I like a zoom lens because it is very convenient, so I enjoy it more than a fixed lens. There are Ultra-Wide, Standard and Telephoto Zoom Lenses. I use our telephoto zoom lens most when I go out shooting for fun.
Our telephoto Zoom lens, 75-300 mm, is old — you can only buy a used one today — and cheap. But it works pretty well.
A Subject is Far
When a subject is far away, you will naturally use a telephoto lens and want to zoom in, especially with birds.
These Mt. Rainier images are shot from a ferryboat.
The focal length of image A (above) is 170 mm; B (below) is zoomed in 300 mm. The longer the focal length, a subject becomes larger but it covers less area (narrow angle area).
A focal length is a distance between a lens and image censor (film). The illustration below shows the angle view of focal length.
The angles shaded in purple get smaller and smaller, as the focal length in mm gets larger and larger. This Nikon site may help more to understand.
Two subjects – near and far
Experimenting using different focal lengths, when shooting two subjects near and far is very interesting.
This silhouette image C is zoomed in (300 mm). It’s nice because of the sky color and a seagull happened to be flying by.
But, image D (left) is more interesting to me — to see the differences of size and distance of two subjects, and the gradation sky color.
My initial purpose for using a telephoto zoom lens was taking birds, but it is one of my main lenses now.
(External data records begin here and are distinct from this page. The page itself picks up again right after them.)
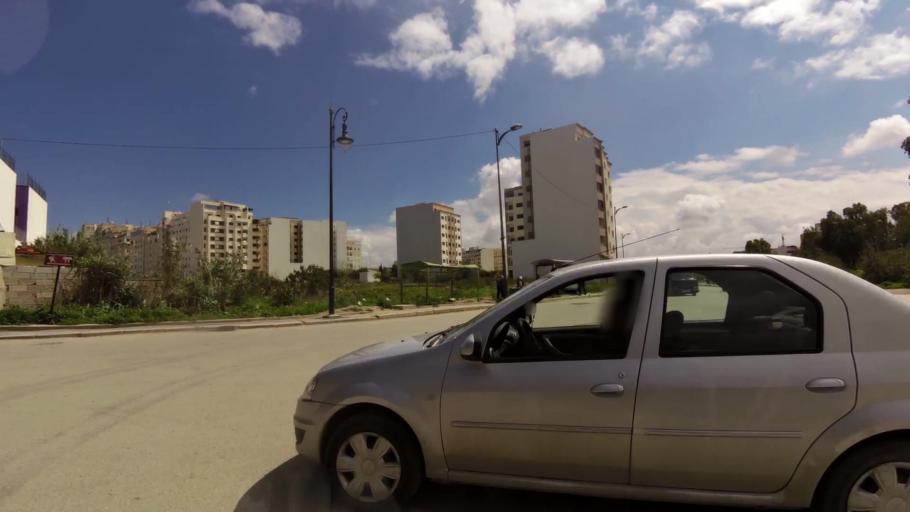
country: MA
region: Tanger-Tetouan
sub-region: Tanger-Assilah
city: Tangier
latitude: 35.7669
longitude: -5.8473
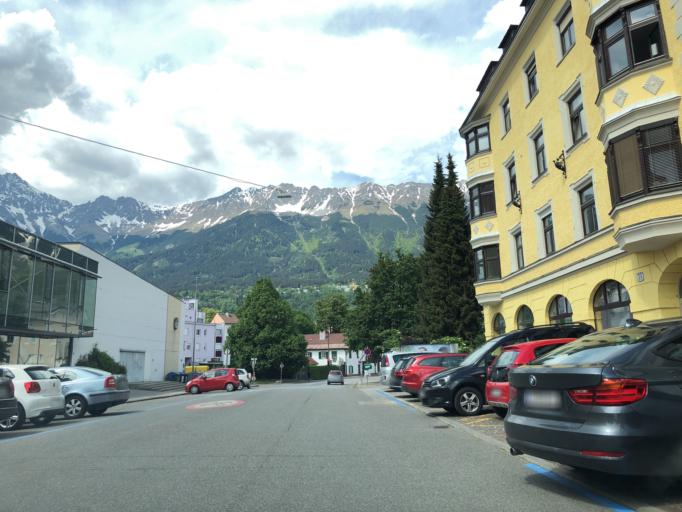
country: AT
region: Tyrol
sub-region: Innsbruck Stadt
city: Innsbruck
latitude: 47.2670
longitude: 11.4085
My hardest experience for using telephoto zoom lens was bar /bat mitzvah ceremonies, where we had to be stationed far back from bima (stage) or had to shoot from an upper balcony. And we were not allowed to use flash. The lighting was usually bad, either dark or too bright and made images contrasty.
Keep these in your mind:
- The longer the focal length, the more shaking; so images tends to be less sharp. Faster shutter speed helps. Turn image STABILIZER on when you are not using a tripod.
- The longer the focal length, the shallower depth of field. Even though two subjects are next to each other, one may not sharp as the other. So watch your f-stop.